The 2010s were a weird decade for the comedy genre. The mid-2000s were marked by the introduction of “the Judd Apatow influence”—a type of comedy that was heavily improvised, incredibly dirty, but also surprisingly sweet and heartfelt. Audiences ate it up, turning films like The 40-Year-Old Virgin and Superbad into huge hits. This influence carried over to the beginning of the 2010s, but which is when a shift in the kinds of films studios were making started to occur. The arrival of the Marvel Cinematic Universe gave every major studio in town an excuse to look for their next huge franchise, and as a result of those films being incredibly expensive, the number of studio-backed comedies began to decline. At the same time, the box office prospects of the few studio comedies that were begin produced also became far more hit and miss.

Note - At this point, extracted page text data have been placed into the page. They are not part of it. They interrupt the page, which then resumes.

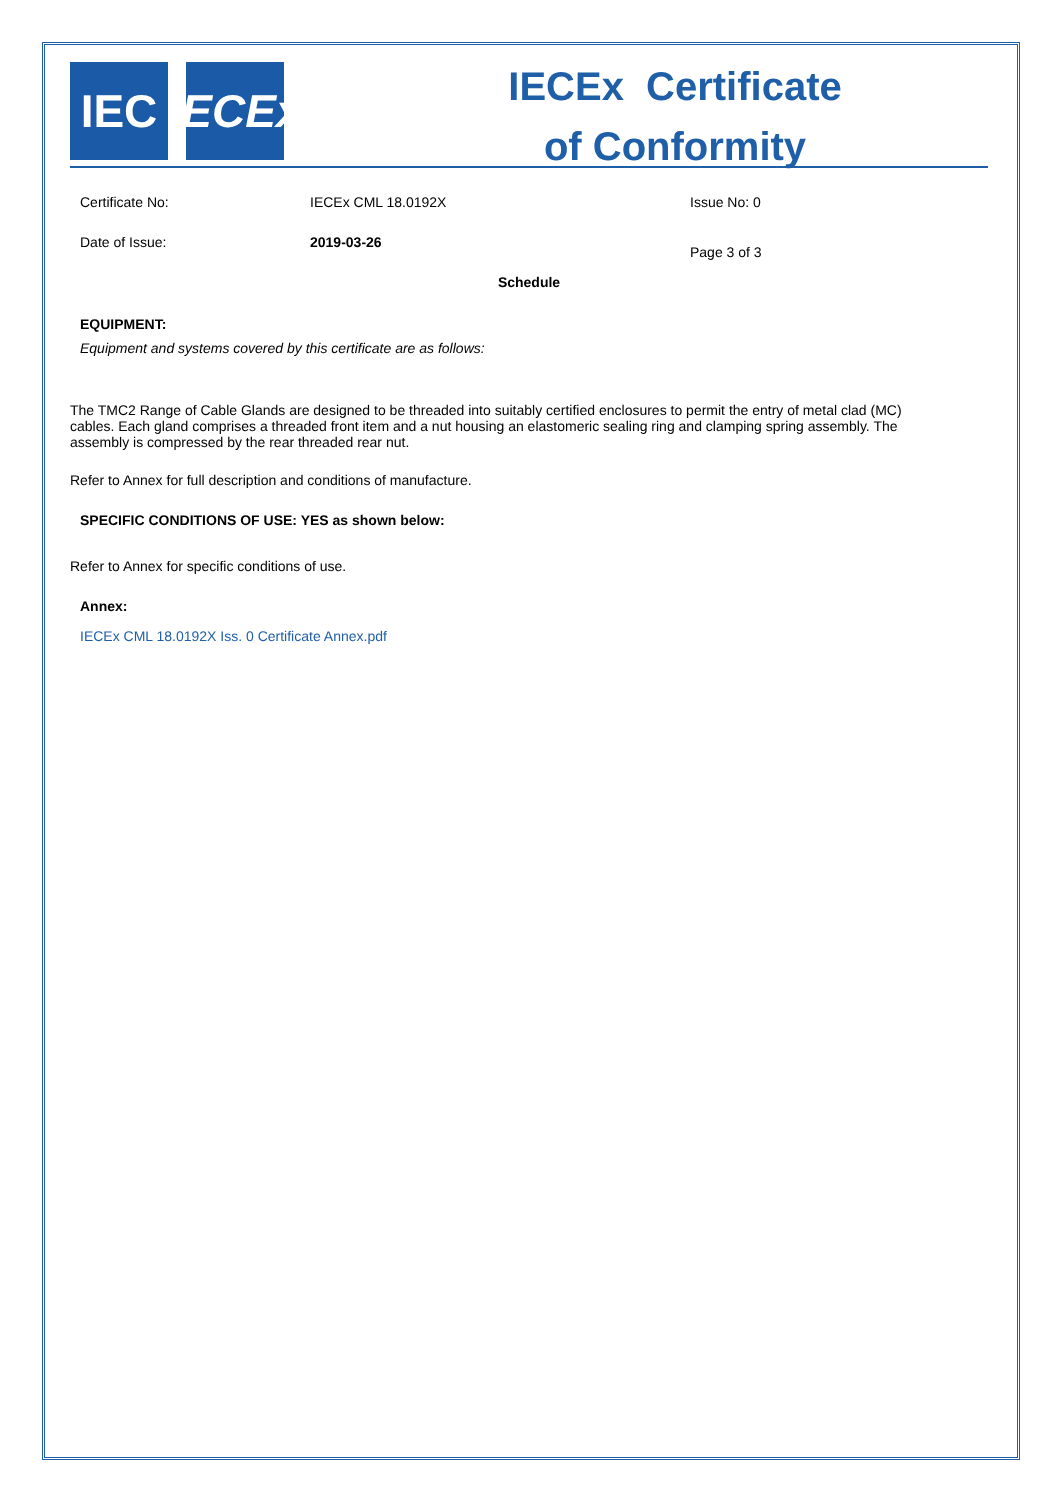IEC IECEx
IECEx Certificate
of Conformity
Certificate No: IECEx CML 18.0192X Issue No: 0
Date of Issue: 2019-03-26
Page 3 of 3
Schedule
EQUIPMENT:
Equipment and systems covered by this certificate are as follows:
The TMC2 Range of Cable Glands are designed to be threaded into suitably certified enclosures to permit the entry of metal clad (MC) cables. Each gland comprises a threaded front item and a nut housing an elastomeric sealing ring and clamping spring assembly. The assembly is compressed by the rear threaded rear nut.
Refer to Annex for full description and conditions of manufacture.
SPECIFIC CONDITIONS OF USE: YES as shown below:
Refer to Annex for specific conditions of use.
Annex:
IECEx CML 18.0192X Iss. 0 Certificate Annex.pdf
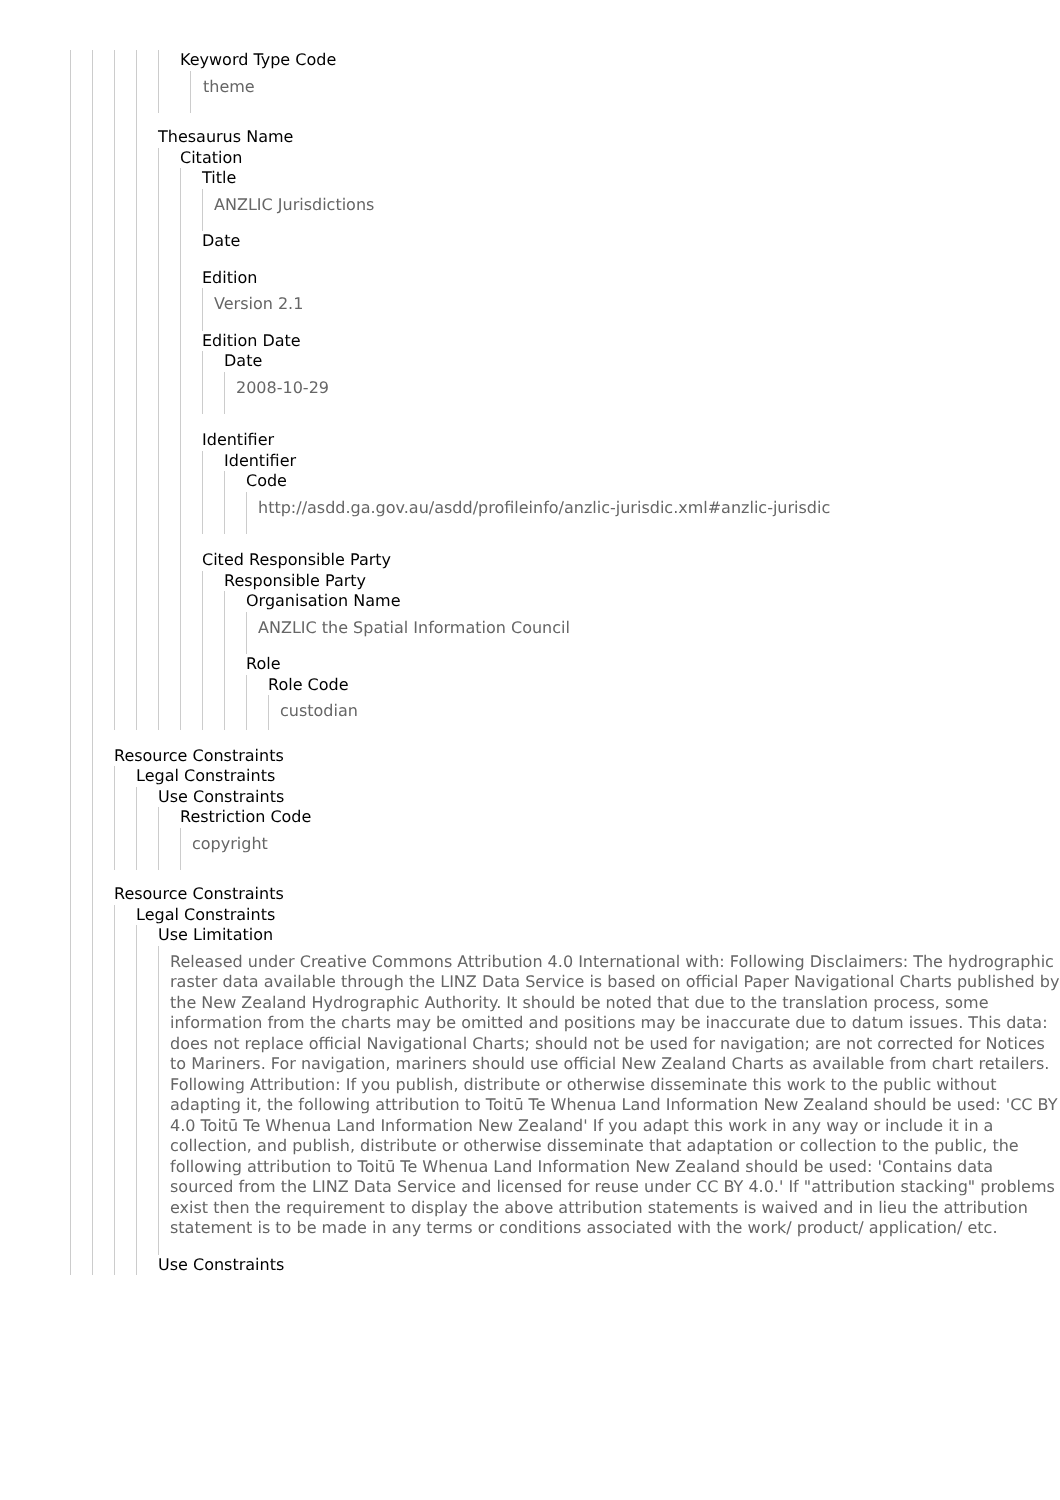Keyword Type Code
theme
Thesaurus Name
Citation
Title
ANZLIC Jurisdictions
Date
Edition
Version 2.1
Edition Date
Date
2008-10-29
Identifier
Identifier
Code
http://asdd.ga.gov.au/asdd/profileinfo/anzlic-jurisdic.xml#anzlic-jurisdic
Cited Responsible Party
Responsible Party
Organisation Name
ANZLIC the Spatial Information Council
Role
Role Code
custodian
Resource Constraints
Legal Constraints
Use Constraints
Restriction Code
copyright
Resource Constraints
Legal Constraints
Use Limitation
Released under Creative Commons Attribution 4.0 International with: Following Disclaimers: The hydrographic raster data available through the LINZ Data Service is based on official Paper Navigational Charts published by the New Zealand Hydrographic Authority. It should be noted that due to the translation process, some information from the charts may be omitted and positions may be inaccurate due to datum issues. This data: does not replace official Navigational Charts; should not be used for navigation; are not corrected for Notices to Mariners. For navigation, mariners should use official New Zealand Charts as available from chart retailers. Following Attribution: If you publish, distribute or otherwise disseminate this work to the public without adapting it, the following attribution to Toitū Te Whenua Land Information New Zealand should be used: 'CC BY 4.0 Toitū Te Whenua Land Information New Zealand' If you adapt this work in any way or include it in a collection, and publish, distribute or otherwise disseminate that adaptation or collection to the public, the following attribution to Toitū Te Whenua Land Information New Zealand should be used: 'Contains data sourced from the LINZ Data Service and licensed for reuse under CC BY 4.0.' If "attribution stacking" problems exist then the requirement to display the above attribution statements is waived and in lieu the attribution statement is to be made in any terms or conditions associated with the work/ product/ application/ etc.
Use Constraints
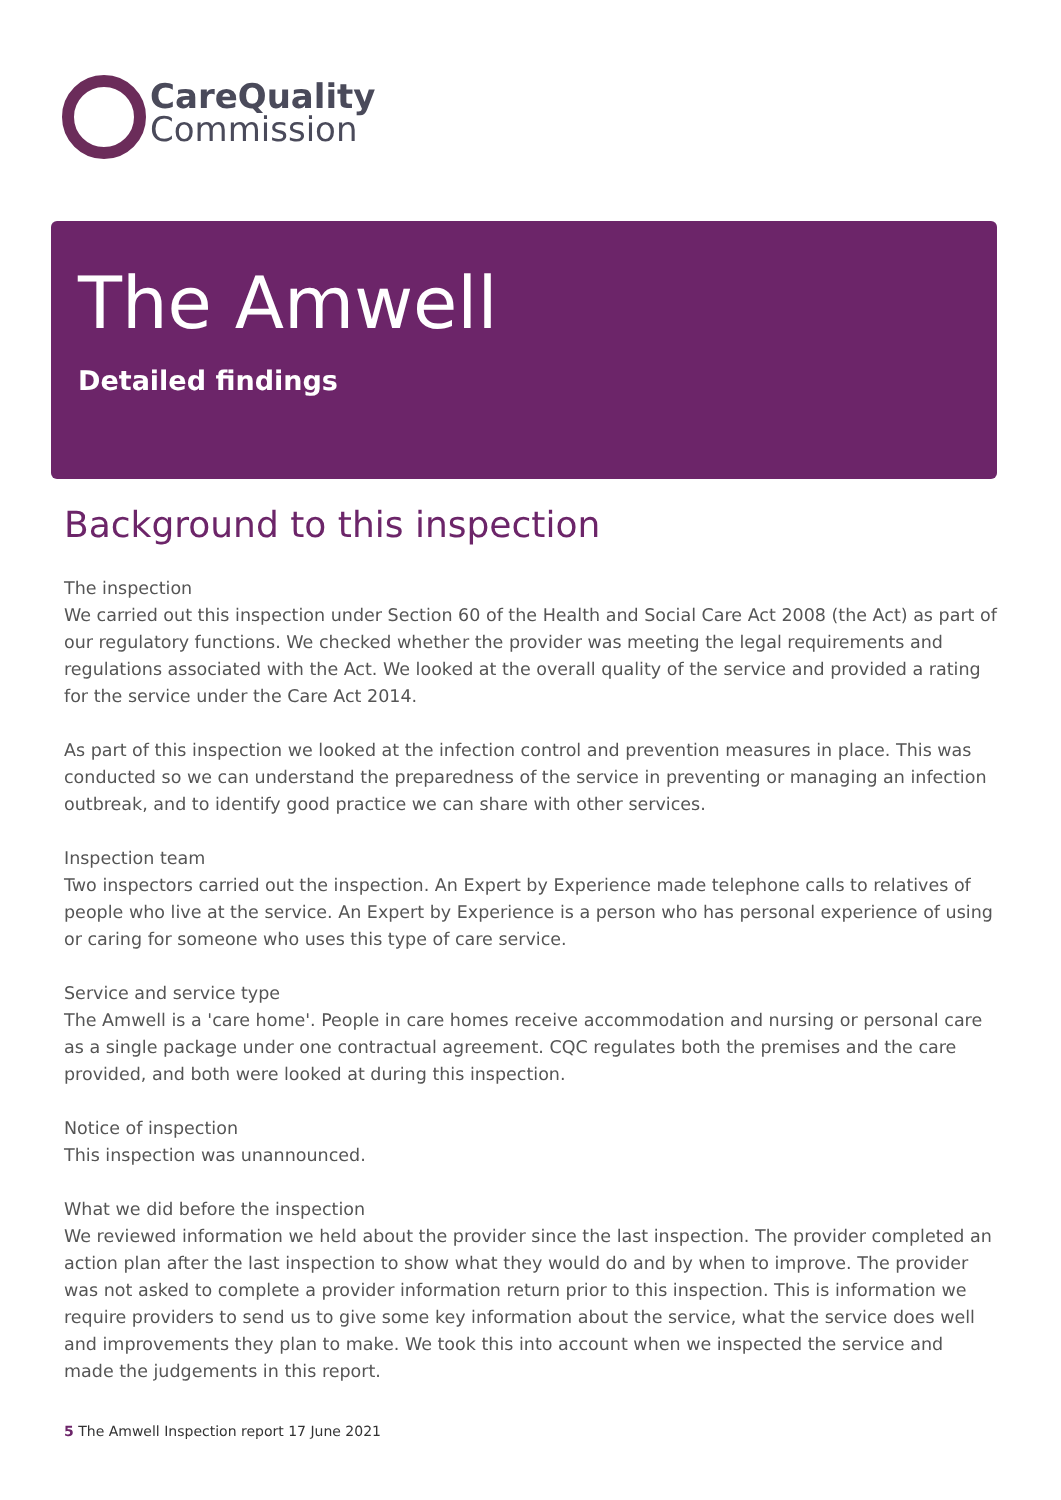CareQuality
Commission
The Amwell
Detailed findings
Background to this inspection
The inspection
We carried out this inspection under Section 60 of the Health and Social Care Act 2008 (the Act) as part of our regulatory functions. We checked whether the provider was meeting the legal requirements and regulations associated with the Act. We looked at the overall quality of the service and provided a rating for the service under the Care Act 2014.
As part of this inspection we looked at the infection control and prevention measures in place. This was conducted so we can understand the preparedness of the service in preventing or managing an infection outbreak, and to identify good practice we can share with other services.
Inspection team
Two inspectors carried out the inspection. An Expert by Experience made telephone calls to relatives of people who live at the service. An Expert by Experience is a person who has personal experience of using or caring for someone who uses this type of care service.
Service and service type
The Amwell is a 'care home'. People in care homes receive accommodation and nursing or personal care as a single package under one contractual agreement. CQC regulates both the premises and the care provided, and both were looked at during this inspection.
Notice of inspection
This inspection was unannounced.
What we did before the inspection
We reviewed information we held about the provider since the last inspection. The provider completed an action plan after the last inspection to show what they would do and by when to improve. The provider was not asked to complete a provider information return prior to this inspection. This is information we require providers to send us to give some key information about the service, what the service does well and improvements they plan to make. We took this into account when we inspected the service and made the judgements in this report.
5 The Amwell Inspection report 17 June 2021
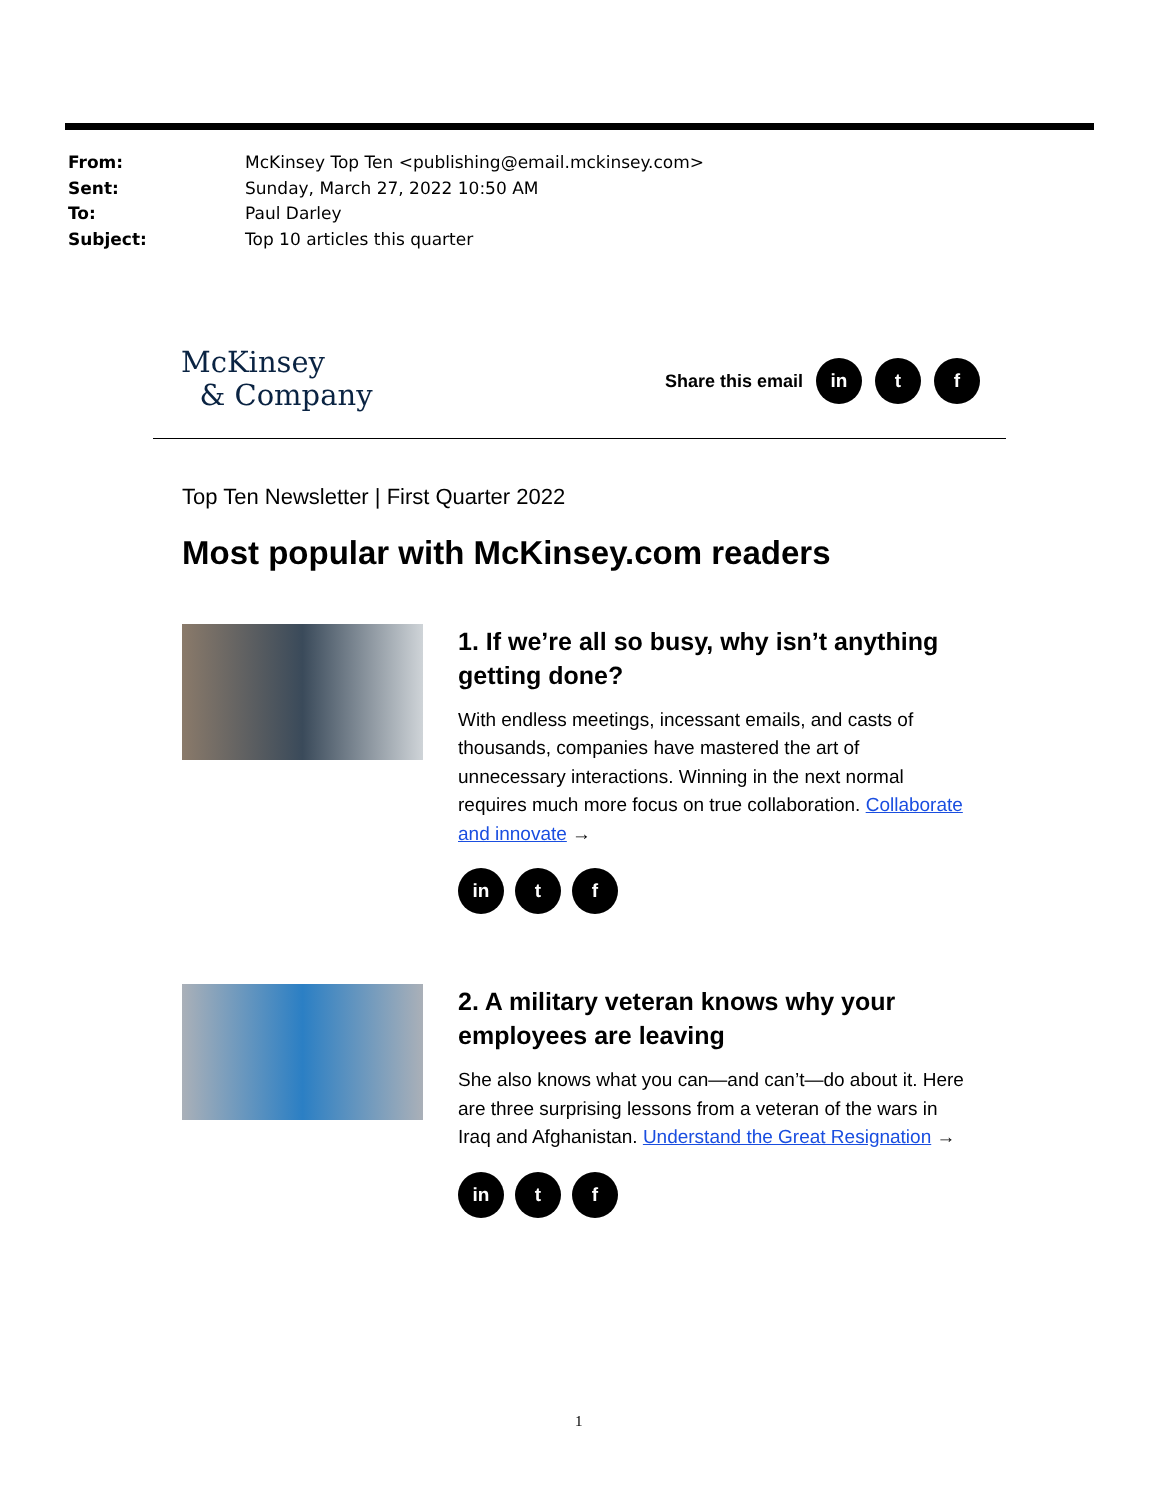From: McKinsey Top Ten <publishing@email.mckinsey.com>
Sent: Sunday, March 27, 2022 10:50 AM
To: Paul Darley
Subject: Top 10 articles this quarter
McKinsey
& Company
Share this email in t f
Top Ten Newsletter | First Quarter 2022
Most popular with McKinsey.com readers
1. If we’re all so busy, why isn’t anything getting done?
With endless meetings, incessant emails, and casts of thousands, companies have mastered the art of unnecessary interactions. Winning in the next normal requires much more focus on true collaboration. Collaborate and innovate →
in t f
2. A military veteran knows why your employees are leaving
She also knows what you can—and can’t—do about it. Here are three surprising lessons from a veteran of the wars in Iraq and Afghanistan. Understand the Great Resignation →
in t f
1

No longer was the next Judd Apatow-produced, star-driven comedy a lock. Even fan-demanded sequels like Anchorman: The Legend Continues and Zoolander 2 were met with cool receptions, which gave studios an even bigger excuse to put their money towards movies where things blow up instead of films in which two dudes talk about genitalia for five minutes.
That’s not to say the 2010s were a bad decade for comedy, and the lack of consistently great traditional comedies gave way to more artful, interesting comedies from “serious” filmmakers. People like Wes Anderson, Noah Baumbach, and Greta Gerwig not only made some of the funniest movies of the decade, they were also some of the best. And then you had filmmakers like Taika Waititi and Phil Lord and Chris Miller who were able to work within the confines of massive studio blockbusters and still deliver hilarious, whip smart comedies.